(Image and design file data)
::::
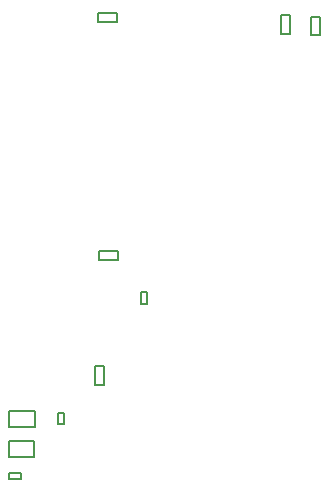
<source format=gbr>
%TF.GenerationSoftware,Altium Limited,Altium Designer,23.1.1 (15)*%
G04 Layer_Color=32768*
%FSLAX45Y45*%
%MOMM*%
%TF.SameCoordinates,8C37DE4A-61E0-4A85-99FC-D0A1A2E6B02F*%
%TF.FilePolarity,Positive*%
%TF.FileFunction,Other,Top_3D_Body*%
%TF.Part,Single*%
G01*
G75*
%TA.AperFunction,NonConductor*%
%ADD140C,0.20000*%
D140*
X905480Y4003680D02*
X1060480D01*
X905480D02*
Y4083680D01*
X1060480D01*
Y4003680D02*
Y4083680D01*
X909960Y1992000D02*
Y2072000D01*
Y1992000D02*
X1069960D01*
Y2072000D01*
X909960D02*
X1069960D01*
X1267220Y1618780D02*
X1317220D01*
Y1718780D01*
X1267220D02*
X1317220D01*
X1267220Y1618780D02*
Y1718780D01*
X564280Y600240D02*
X614280D01*
Y700240D01*
X564280D02*
X614280D01*
X564280Y600240D02*
Y700240D01*
X148120Y137560D02*
Y187560D01*
Y137560D02*
X248120D01*
Y187560D01*
X148120D02*
X248120D01*
X2700660Y3896748D02*
X2780660D01*
Y4051748D01*
X2700660D02*
X2780660D01*
X2700660Y3896748D02*
Y4051748D01*
X2449200Y3908612D02*
X2529200D01*
Y4063612D01*
X2449200D02*
X2529200D01*
X2449200Y3908612D02*
Y4063612D01*
X358360Y328740D02*
Y463740D01*
X148360D02*
X358360D01*
X148360Y328740D02*
Y463740D01*
Y328740D02*
X358360D01*
X368440Y580200D02*
Y715200D01*
X148440D02*
X368440D01*
X148440Y580200D02*
Y715200D01*
Y580200D02*
X368440D01*
X876300Y930920D02*
X956300D01*
Y1090920D01*
X876300D02*
X956300D01*
X876300Y930920D02*
Y1090920D01*
%TF.MD5,be02803cc412601f5b2bd6b436884866*%
M02*

</source>
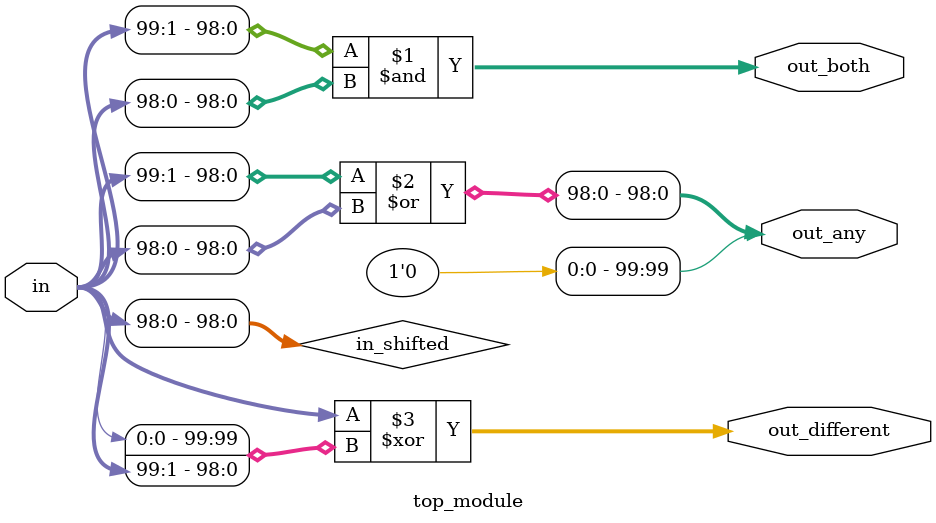
<source format=sv>
module top_module (
    input [99:0] in,
    output [98:0] out_both,
    output [99:0] out_any,
    output [99:0] out_different
);
    wire [99:1] in_shifted;

    assign in_shifted = in[98:0];

    // out_both: AND operation between in[99:1] and in[98:0]
    assign out_both = in[99:1] & in_shifted;
    
    // out_any: OR operation between in[99:1] and in[98:0]
    assign out_any = {1'b0, in[99:1] | in_shifted};

    // out_different: XOR operation
    assign out_different = in ^ {in[0], in[99:1]};
    
endmodule

</source>
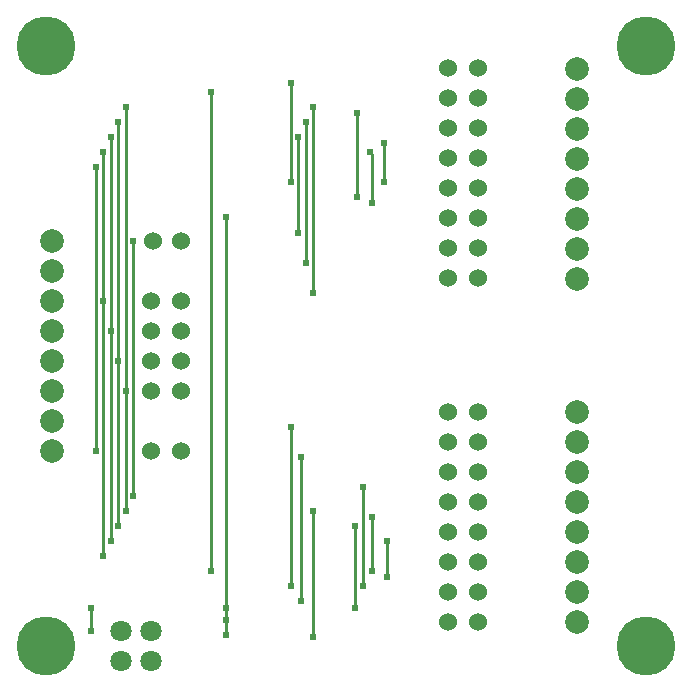
<source format=gbl>
G04 Layer: BottomLayer*
G04 EasyEDA v6.5.32, 2023-07-30 21:58:18*
G04 7de9140c348b43c9878d0c7d88b18126,5a6b42c53f6a479593ecc07194224c93,10*
G04 Gerber Generator version 0.2*
G04 Scale: 100 percent, Rotated: No, Reflected: No *
G04 Dimensions in millimeters *
G04 leading zeros omitted , absolute positions ,4 integer and 5 decimal *
%FSLAX45Y45*%
%MOMM*%

%ADD10C,0.2540*%
%ADD11C,5.0000*%
%ADD12C,1.5240*%
%ADD13C,1.8000*%
%ADD14C,2.0000*%
%ADD15C,0.6096*%

%LPD*%
D10*
X762000Y508000D02*
G01*
X762000Y698500D01*
X863600Y1143000D02*
G01*
X863600Y3302000D01*
X863600Y3302000D02*
G01*
X863600Y4559300D01*
X927100Y1270000D02*
G01*
X927100Y3048000D01*
X927100Y4686300D02*
G01*
X927100Y3048000D01*
X990600Y1397000D02*
G01*
X990600Y2794000D01*
X990600Y4813300D02*
G01*
X990600Y2794000D01*
X1054100Y1524000D02*
G01*
X1054100Y2540000D01*
X1054100Y4940300D02*
G01*
X1054100Y2540000D01*
X800097Y4432292D02*
G01*
X800097Y2034796D01*
X1117597Y1650997D02*
G01*
X1117597Y3812796D01*
X2451100Y5143500D02*
G01*
X2451100Y4305300D01*
X3009900Y4889500D02*
G01*
X3009900Y4178300D01*
X3238500Y4635500D02*
G01*
X3238500Y4305300D01*
X3136900Y4127500D02*
G01*
X3136900Y4546600D01*
X3124200Y4559300D01*
X2514600Y3873500D02*
G01*
X2514600Y4686300D01*
X2578100Y3619500D02*
G01*
X2578100Y4813300D01*
X2641600Y3365500D02*
G01*
X2641600Y4940300D01*
X1778000Y1016000D02*
G01*
X1778000Y5067300D01*
X1905000Y469900D02*
G01*
X1904997Y596900D01*
X1905000Y698500D01*
X1905000Y698500D02*
G01*
X1905000Y4013200D01*
X2451100Y2235212D02*
G01*
X2451100Y889000D01*
X2540000Y1981194D02*
G01*
X2540000Y762000D01*
X2641600Y457212D02*
G01*
X2641600Y1524000D01*
X2997200Y698500D02*
G01*
X2997200Y1397000D01*
X3263900Y965200D02*
G01*
X3263900Y1270000D01*
X3060700Y889000D02*
G01*
X3060700Y1727200D01*
X3136900Y1473200D02*
G01*
X3136900Y1016000D01*
D11*
G01*
X5461000Y381000D03*
G01*
X381000Y381000D03*
G01*
X381000Y5461000D03*
G01*
X5461000Y5461000D03*
D12*
G01*
X4038600Y3492500D03*
G01*
X3784600Y3492500D03*
G01*
X4038600Y3746500D03*
G01*
X3784600Y3746500D03*
G01*
X3784600Y4254500D03*
G01*
X4038600Y4254500D03*
G01*
X3784600Y4000500D03*
G01*
X4038600Y4000500D03*
G01*
X4038600Y5016500D03*
G01*
X3784600Y5016500D03*
G01*
X4038600Y5270500D03*
G01*
X3784600Y5270500D03*
G01*
X3784600Y4762500D03*
G01*
X4038600Y4762500D03*
G01*
X3784600Y4508500D03*
G01*
X4038600Y4508500D03*
G01*
X4038600Y1600200D03*
G01*
X3784600Y1600200D03*
G01*
X4038600Y1854200D03*
G01*
X3784600Y1854200D03*
G01*
X3784600Y2362200D03*
G01*
X4038600Y2362200D03*
G01*
X3784600Y2108200D03*
G01*
X4038600Y2108200D03*
G01*
X4038600Y1092200D03*
G01*
X3784600Y1092200D03*
G01*
X4038600Y1346200D03*
G01*
X3784600Y1346200D03*
G01*
X3784600Y838200D03*
G01*
X4038600Y838200D03*
G01*
X3784600Y584200D03*
G01*
X4038600Y584200D03*
G01*
X1270000Y2794000D03*
G01*
X1524000Y2794000D03*
G01*
X1270000Y2540000D03*
G01*
X1524000Y2540000D03*
G01*
X1524000Y2032000D03*
G01*
X1270000Y2032000D03*
G01*
X1270000Y3302000D03*
G01*
X1524000Y3302000D03*
G01*
X1270000Y3048000D03*
G01*
X1524000Y3048000D03*
G01*
X1524000Y3810000D03*
G01*
X1282700Y3810000D03*
D13*
G01*
X1270000Y254000D03*
G01*
X1270000Y508000D03*
G01*
X1016000Y508000D03*
G01*
X1016000Y254000D03*
D14*
G01*
X435406Y3812794D03*
G01*
X435406Y3558794D03*
G01*
X435406Y3304794D03*
G01*
X435406Y3050794D03*
G01*
X435406Y2796794D03*
G01*
X435406Y2542794D03*
G01*
X435406Y2288794D03*
G01*
X435406Y2034794D03*
G01*
X4873193Y5267705D03*
G01*
X4873193Y5013705D03*
G01*
X4873193Y4759705D03*
G01*
X4873193Y4505705D03*
G01*
X4873193Y4251705D03*
G01*
X4873193Y3997705D03*
G01*
X4873193Y3743705D03*
G01*
X4873193Y3489705D03*
G01*
X4873218Y581405D03*
G01*
X4873218Y835405D03*
G01*
X4873218Y1089405D03*
G01*
X4873218Y1343405D03*
G01*
X4873218Y1597405D03*
G01*
X4873218Y1851405D03*
G01*
X4873218Y2105405D03*
G01*
X4873218Y2359405D03*
D15*
G01*
X1905000Y698500D03*
G01*
X1905000Y469900D03*
G01*
X762000Y698500D03*
G01*
X762000Y508000D03*
G01*
X1905000Y596900D03*
G01*
X1905000Y4013200D03*
G01*
X990600Y1397000D03*
G01*
X1054100Y4940300D03*
G01*
X990600Y4813300D03*
G01*
X927100Y1270000D03*
G01*
X927100Y4686300D03*
G01*
X863600Y4559300D03*
G01*
X863600Y1143000D03*
G01*
X1117600Y1651000D03*
G01*
X1778000Y1016000D03*
G01*
X1778000Y5067300D03*
G01*
X863600Y3302000D03*
G01*
X927100Y3048000D03*
G01*
X990600Y2794000D03*
G01*
X1054100Y1524000D03*
G01*
X1054100Y2540000D03*
G01*
X800100Y4432300D03*
G01*
X800100Y2034794D03*
G01*
X1117600Y3812794D03*
G01*
X2451100Y5143500D03*
G01*
X2451100Y4305300D03*
G01*
X3009900Y4889500D03*
G01*
X3009900Y4178300D03*
G01*
X3238500Y4635500D03*
G01*
X3238500Y4305300D03*
G01*
X3136900Y4127500D03*
G01*
X3124200Y4559300D03*
G01*
X2514600Y3873500D03*
G01*
X2514600Y4686300D03*
G01*
X2578100Y3619500D03*
G01*
X2578100Y4813300D03*
G01*
X2641600Y3365500D03*
G01*
X2641600Y4940300D03*
G01*
X2451100Y2235200D03*
G01*
X2451100Y889000D03*
G01*
X2540000Y1981200D03*
G01*
X2540000Y762000D03*
G01*
X2641600Y457200D03*
G01*
X2641600Y1524000D03*
G01*
X2997200Y698500D03*
G01*
X2997200Y1397000D03*
G01*
X3263900Y965200D03*
G01*
X3263900Y1270000D03*
G01*
X3060700Y889000D03*
G01*
X3060700Y1727200D03*
G01*
X3136900Y1473200D03*
G01*
X3136900Y1016000D03*
M02*

</source>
::::
:: REQUIREMENT ::
Only a number should be returned: the count of lines above that include "assign".

:: TASK RESULT ::
4